To better understand the IIoT and its benefits, it is crucial to compare it to data islands. A data island is data stored on a personal digital assistant (PDA) or other type of computer that cannot connect to other devices. It makes data syncing or copying basically impossible, and inhibits data utilization for people working in the maintenance industry. On the flip side, the IIoT makes it possible to sync and share data in real time.

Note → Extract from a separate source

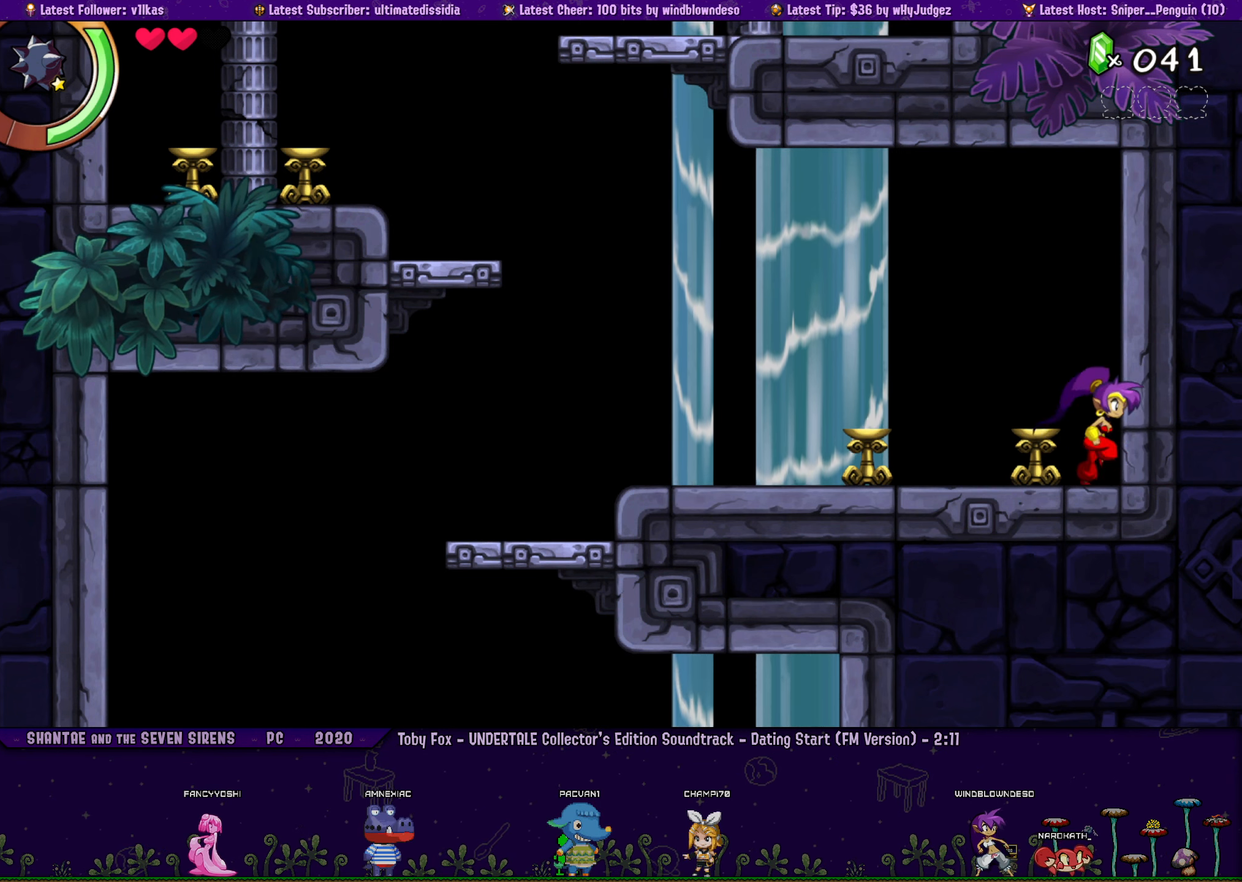
{"dt_ms": 500, "buttons": [], "left_stick": "right", "button_events": [[283, "DPAD_LEFT", "down"], [350, "DPAD_LEFT", "up"]]}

As a result of the communication capabilities of the IIoT, connections are starting to be made with other traditional methods of controlling and monitoring equipment conditions. For example, the IIoT and supervisory control and data acquisition (SCADA) systems have begun working together. SCADA systems are cyber-secure combinations of hardware and software that collect, analyze and control information via hundreds of sensors. The advent of technology such as the IoT and IIoT helps to deploy automated communications and commands across an entire organization.

How should your facility initiate an IIoT program?

Before anyone begins thinking about IIoT implementation, organizations must receive buy-in from internal stakeholders. To do this, be sure to:

• Explain “what’s in it for them.” If you can clearly explain the benefits of IIoT (such as optimizing time, saving money and improving daily processes), stakeholders will be much more interested in approving the project. Try to align these benefits closely with corporate objectives, as well.
• Present a well-developed business case. When presenting the case for IIoT, focus on financial benefits and methods to mitigate risk. Present as much data from case studies and research as possible.
• Offer stakeholders a role in the process. Ask the investors for feedback, suggestions or aspects of the project that they feel are possibly being overlooked.

To get started building your our IIoT manufacturing/facilities/services system, remember the old adage — “begin with the end in mind.” That is, begin planning around the big problems you are looking to solve. Set realistic goals, and get started with a tangible issue that is easily measured and tracked. Maintenance teams at all levels including plant managers, technicians, and high-level executives should be involved in carving out the scope of the project. This way, teams are active members in the process rather than overwhelmed and uninterested in the success of the new venture.

Organizations should also establish a budget, as well as time and resource commitments. As you start implementing an IIoT solution, aim for quick, segmented wins that will excite employees. Whether a maintenance team is well-versed in tracking data or the IIoT project is the first time data will be collected, focus on the data that matters. For example, if a company-wide goal is to improve equipment uptime, collect data on equipment downtime and the factors contributing to downtime. Another important best practice is to begin tracking organizational key performance indicators (KPIs), which are metrics used to evaluate factors that are crucial to the success of an organization. One of the most critical ways to get started with IIoT is to standardize the way data is recorded, so the information is organized and easy-to-use across the entire organization.

The IIoT is a network of devices that are connected via communication technology, which results in the ability to collect, monitor, analyze and discover insights about a maintenance team’s most valuable assets. These insights can lead to improved visibility, performance, communication and decision-making. To get started leveraging the power of the IIoT within your facility, make sure you carve out the scope of the project, remember the big picture and start with small, easy improvements. IIoT can completely revitalize an organizations maintenance, production and overall business processes.